UI_IMAGE, --ui-image: The name of the image used for qlever ui. Default:
docker.io/adfreiburg/qlever-ui.
UI_CONTAINER, --ui-container: The name of the container used for qlever
ui, when using UI_SYSTEM = docker or UI_SYSTEM = podman. Default:
qlever.ui.<NAME>.
SETTINGS_JSON keys
The following keys are recognized in the JSON object given to SETTINGS_JSON
in the [index] section. As mentioned there, SETTINGS_JSON exists for
historical reasons and will be deprecated soon, with the individual keys
migrated to their own Qleverfile variables. The keys are listed in roughly
decreasing order of relevance.
"num-triples-per-batch": How many triples are processed in one batch during
qlever index. All data from a batch is kept in memory until it has been
fully processed, and when parsing input streams in parallel, multiple batches
are kept in memory at the same time. Thus, choosing a large value can lead to
high memory consumption or an out-of-memory crash. On the other hand, two
files per batch are produced during qlever index, so a small value can
require increasing your ULIMIT. Default: 10000000 (ten million).

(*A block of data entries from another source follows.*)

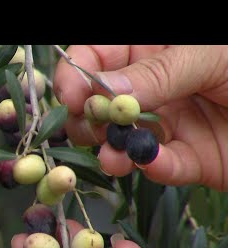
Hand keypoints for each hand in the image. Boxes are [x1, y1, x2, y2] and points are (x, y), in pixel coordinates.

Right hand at [53, 45, 227, 190]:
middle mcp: (152, 90)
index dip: (75, 76)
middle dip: (88, 120)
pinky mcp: (187, 159)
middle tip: (93, 129)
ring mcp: (167, 125)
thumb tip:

"parser-batch-size": The number of triples the parser hands off to the index
builder in one batch through the parallel parsing pipeline, controlling the
granularity of that pipeline. This is a triple count, not a memory size, and
is unrelated to PARSER_BUFFER_SIZE (the byte size of the parser's I/O
buffer) and to "num-triples-per-batch" (which controls the size of partial
vocabularies). Usually there is no reason to change it. Default: 1000000
(one million).
"parser-integer-overflow-behavior": How the TTL parser handles integer
literals that do not fit into a 64-bit integer. One of
overflowing-integers-throw (abort qlever index with an error message
identifying the offending literal), overflowing-integers-become-doubles
(silently convert only the overflowing values to doubles), and
all-integers-become-doubles (convert every integer literal to a double,
regardless of its size). Note that any conversion to a double can lose
precision, so silently converting overflowing integers may make subsequent
queries return slightly different numeric results than expected. Default:
overflowing-integers-throw.
"ascii-prefixes-only": If true, the TTL parser assumes that all prefix
declarations contain only ASCII characters, which is faster to parse but
rejects datasets that use non-ASCII characters in their prefix declarations.

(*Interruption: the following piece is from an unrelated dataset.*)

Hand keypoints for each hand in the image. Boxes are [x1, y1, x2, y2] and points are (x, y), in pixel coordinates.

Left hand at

Default: false. This is deprecated; there is no longer a noticeable
performance difference.
"locale": A JSON object with the keys "language", "country", and
"ignore-punctuation" that determines the locale used by QLever for
collation, which in turn influences the sort order of strings and the result
of string comparisons in SPARQL queries. Note that changing the locale
requires a complete rebuild of the index, and that any non-default value is
currently untested by the QLever team, so be prepared to file bug reports.
Default: {"language": "en", "country": "US", "ignore-punctuation": false}.
"prefixes-external": A list of IRI prefixes with the effect that all IRIs
and literals starting with one of these prefixes are stored in the external
(on-disk) part of the vocabulary instead of the internal (in-memory) part. To
keep certain IRIs in memory for faster lookup, specify a more restrictive
list. Default: [""], that is, a list with the single empty string, which
matches every IRI and every literal, so the entire vocabulary is external.
"languages-internal": A list of language tags with the effect that all
language-tagged literals carrying one of these tags are stored in the
internal (in-memory) part of the vocabulary instead of the external (on-disk)
part. Use this for languages whose literals occur often in query results, to
make those queries faster. Default: none.
"ignore-case": Removed. qlever index aborts with an error if this key is
present. QLever no longer supports building a case-insensitive index. If
needed, case-insensitive matching has to be done at query time (e.g. via
FILTER (LCASE(?x) = "...") or FILTER REGEX(?x, "...", "i")).